═══ Listed records

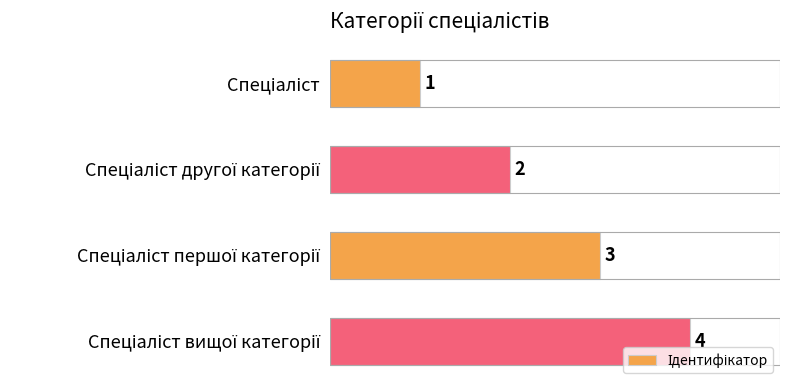

What is the value of the 4th bar from the top?

4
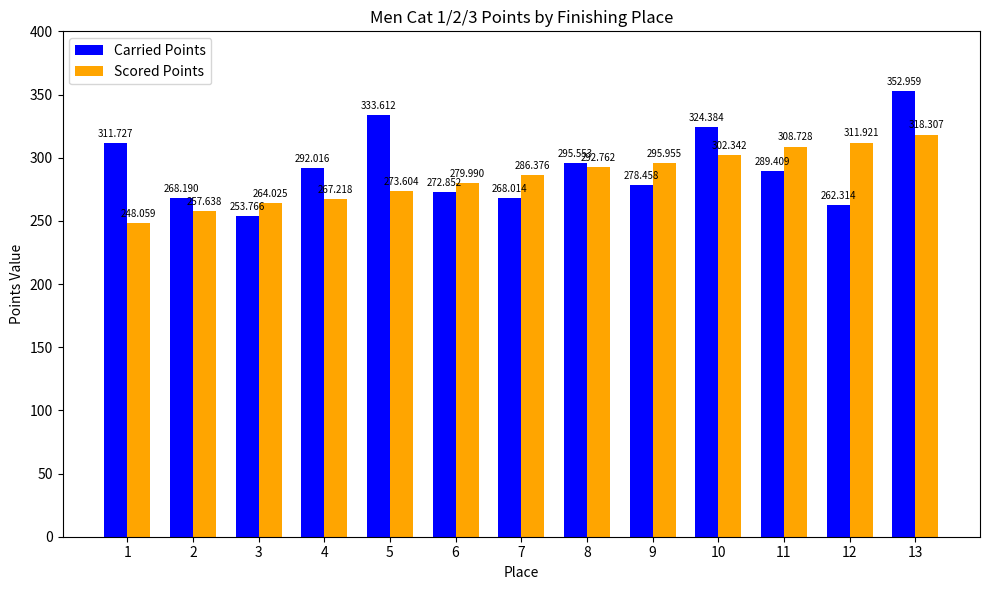

List the series in order of their overall mean, lowest first.

Scored Points, Carried Points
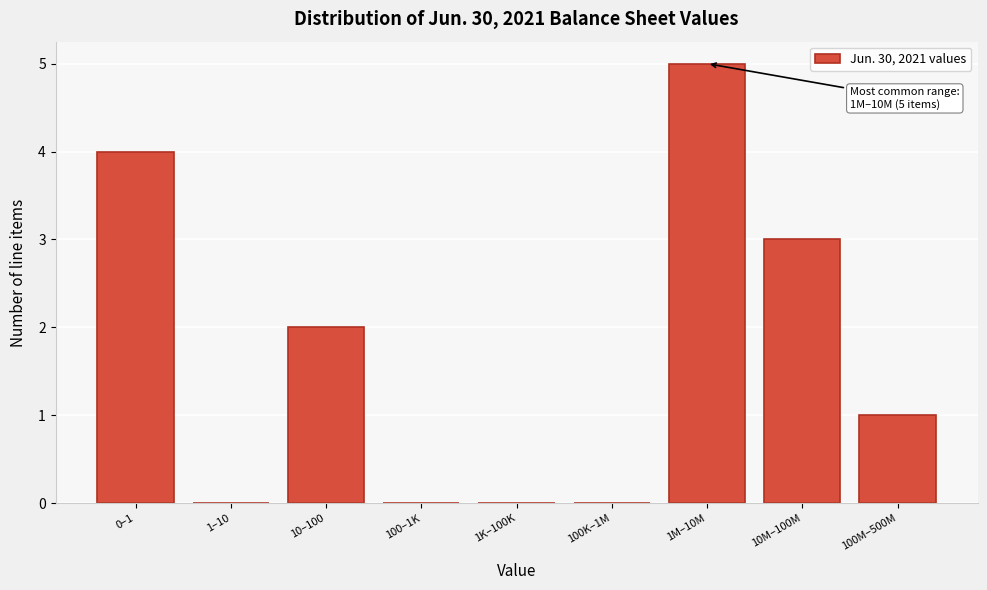

Reading left to right, list all the values displayed in this chart.

0–1=4	1–10=0	10–100=2	100–1K=0	1K–100K=0	100K–1M=0	1M–10M=5	10M–100M=3	100M–500M=1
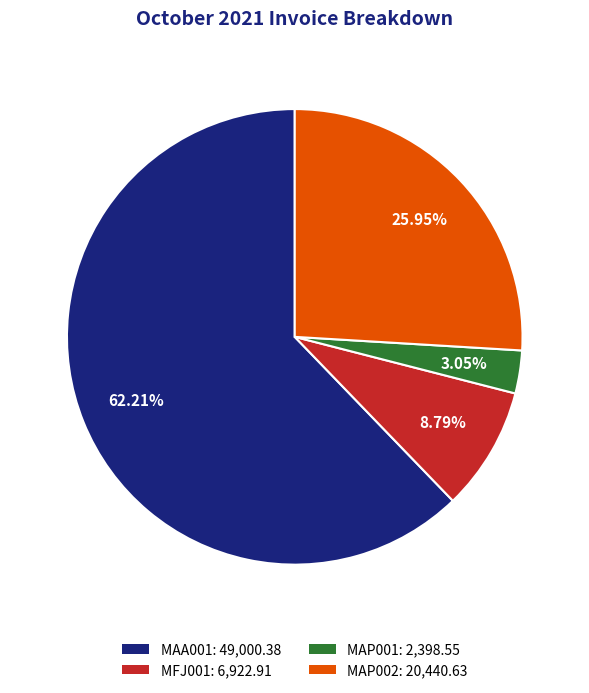

To the nearest percent, what is the combined percentage of MAA001 and MAP002?

88%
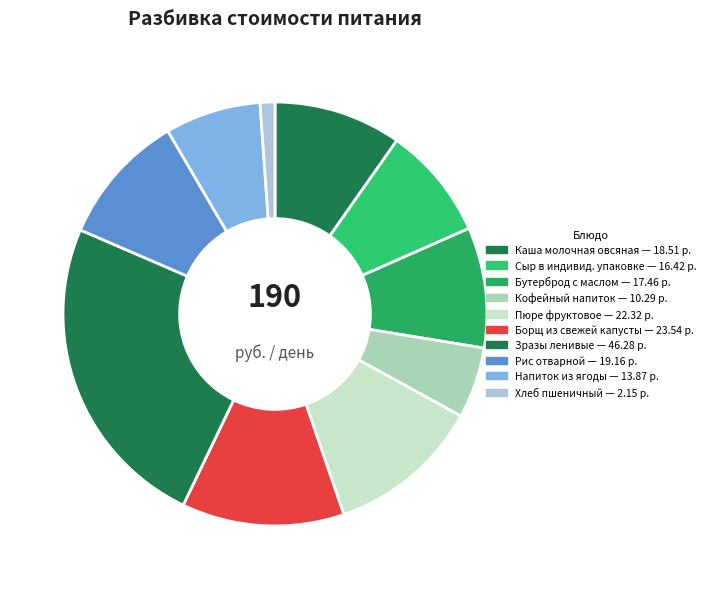

Is there any slice that represents more than half of the pie?

No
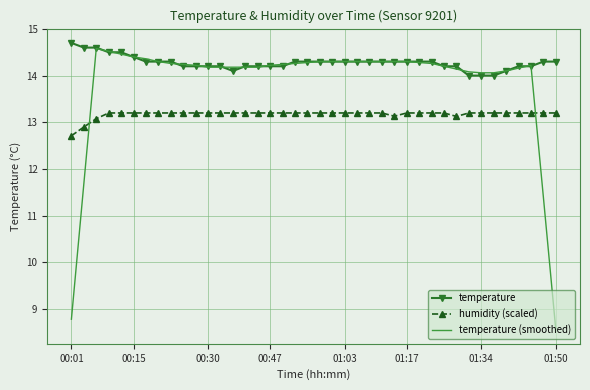

Rank the series by their average value, from highest to lowest.

temperature, temperature (smoothed), humidity (scaled)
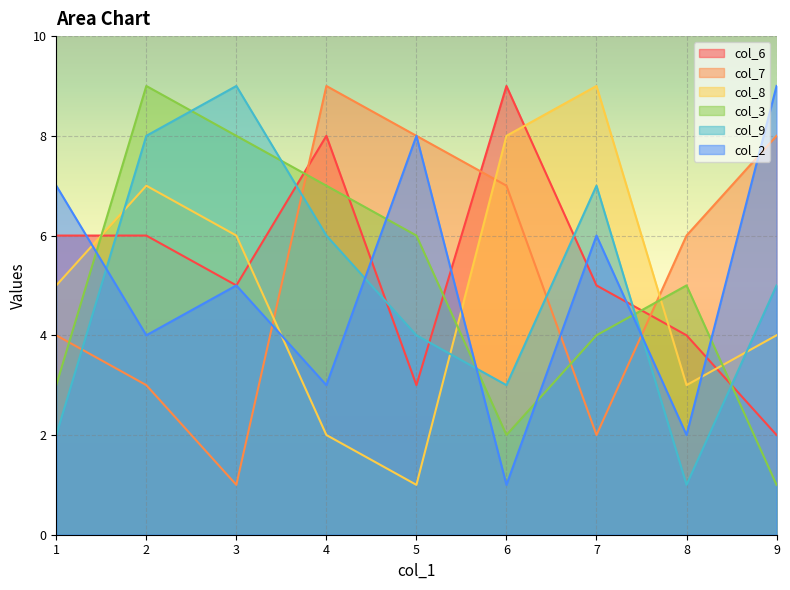

What is the value of the col_3 point at the 3rd from the left?

8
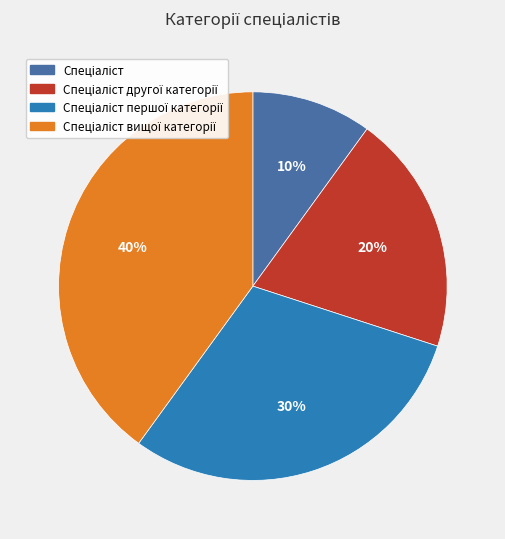

How many segments does this pie chart have?

4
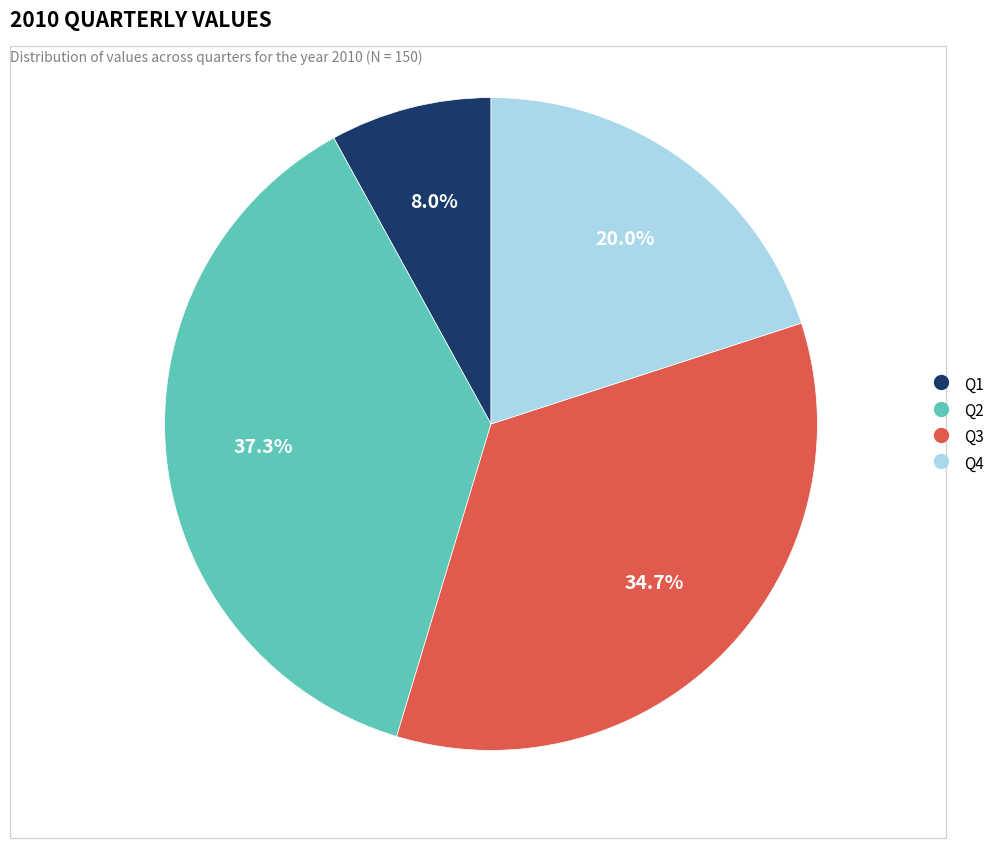

Which category has the smallest portion of the pie?

Q1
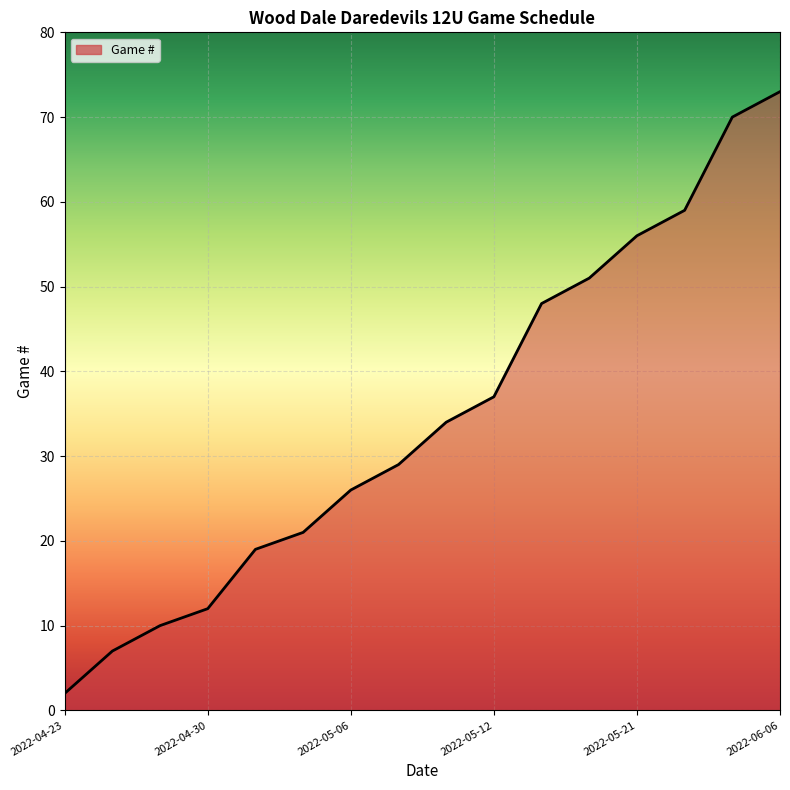

What is the maximum value shown in the chart?

73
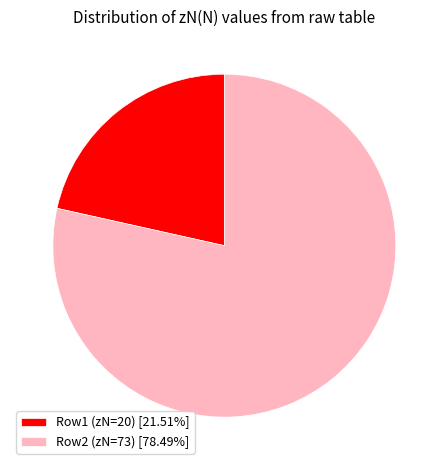

Is the sum of Row1 (zN=20) [21.51%] and Row2 (zN=73) [78.49%] greater than half?

Yes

══════

■ **Task**:
Find every line in the entries above that contains the word "lowest", treating uppercase and lowercase letters as different, and copy each of those lines.

■ **Expected output**:
List the series in order of their overall mean, lowest first.
Rank the series by their average value, from highest to lowest.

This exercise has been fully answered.